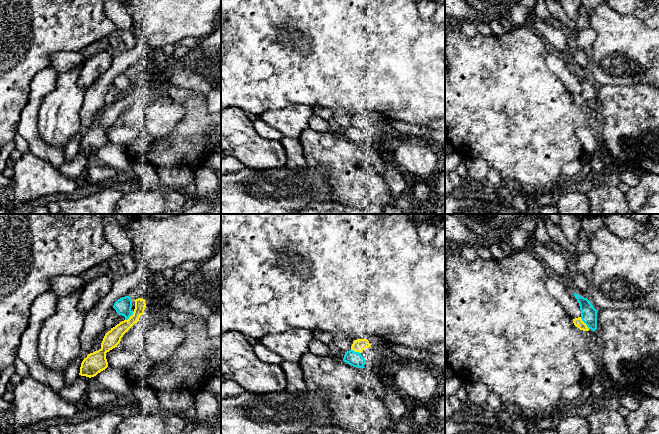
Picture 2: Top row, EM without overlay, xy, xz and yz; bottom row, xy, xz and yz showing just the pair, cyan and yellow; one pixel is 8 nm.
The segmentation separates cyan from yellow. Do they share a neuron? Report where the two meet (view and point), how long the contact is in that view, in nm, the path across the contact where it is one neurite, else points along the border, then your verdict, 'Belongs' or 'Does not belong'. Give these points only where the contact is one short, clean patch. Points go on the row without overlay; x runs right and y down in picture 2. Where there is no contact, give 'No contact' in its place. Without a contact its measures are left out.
Touches cyan at xy (130, 91). Shared border 110 nm. Does not belong

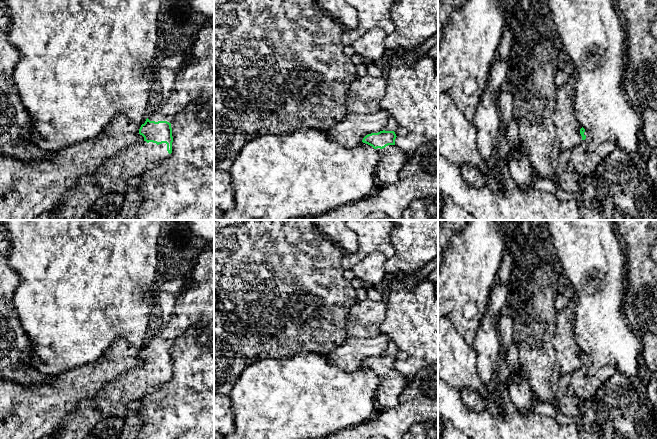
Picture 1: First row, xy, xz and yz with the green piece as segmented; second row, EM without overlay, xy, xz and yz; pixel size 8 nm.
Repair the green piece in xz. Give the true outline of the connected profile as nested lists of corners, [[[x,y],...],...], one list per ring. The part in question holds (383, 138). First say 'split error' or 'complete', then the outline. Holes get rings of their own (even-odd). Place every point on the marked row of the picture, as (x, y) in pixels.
split error; [[[399,127],[395,132],[383,130],[368,134],[362,140],[363,143],[372,146],[380,156],[375,178],[384,186],[398,182],[399,173],[410,158],[395,144],[396,137],[405,133],[405,129]]]

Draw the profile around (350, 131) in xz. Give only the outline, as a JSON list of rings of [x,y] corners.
[[[385,110],[369,114],[348,112],[341,121],[330,126],[325,132],[333,141],[346,148],[353,148],[360,145],[366,135],[383,131],[389,117]]]

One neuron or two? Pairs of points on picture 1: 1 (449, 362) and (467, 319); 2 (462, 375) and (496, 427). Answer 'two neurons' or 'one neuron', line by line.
1: two neurons
2: two neurons

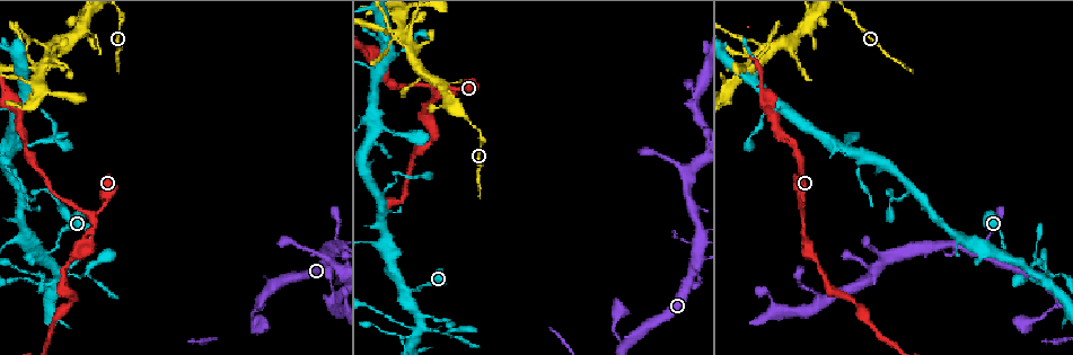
-- -- --
**YOUR INSTRUCTIONS:**
Copy out exactly the lines from the one with "Draw the profile" through the end of the listing, both ends included, omitting any picture.

**RESULT FOR THIS EXERCISE:**
Draw the profile around (350, 131) in xz. Give only the outline, as a JSON list of rings of [x,y] corners.
[[[385,110],[369,114],[348,112],[341,121],[330,126],[325,132],[333,141],[346,148],[353,148],[360,145],[366,135],[383,131],[389,117]]]

One neuron or two? Pairs of points on picture 1: 1 (449, 362) and (467, 319); 2 (462, 375) and (496, 427). Answer 'two neurons' or 'one neuron', line by line.
1: two neurons
2: two neurons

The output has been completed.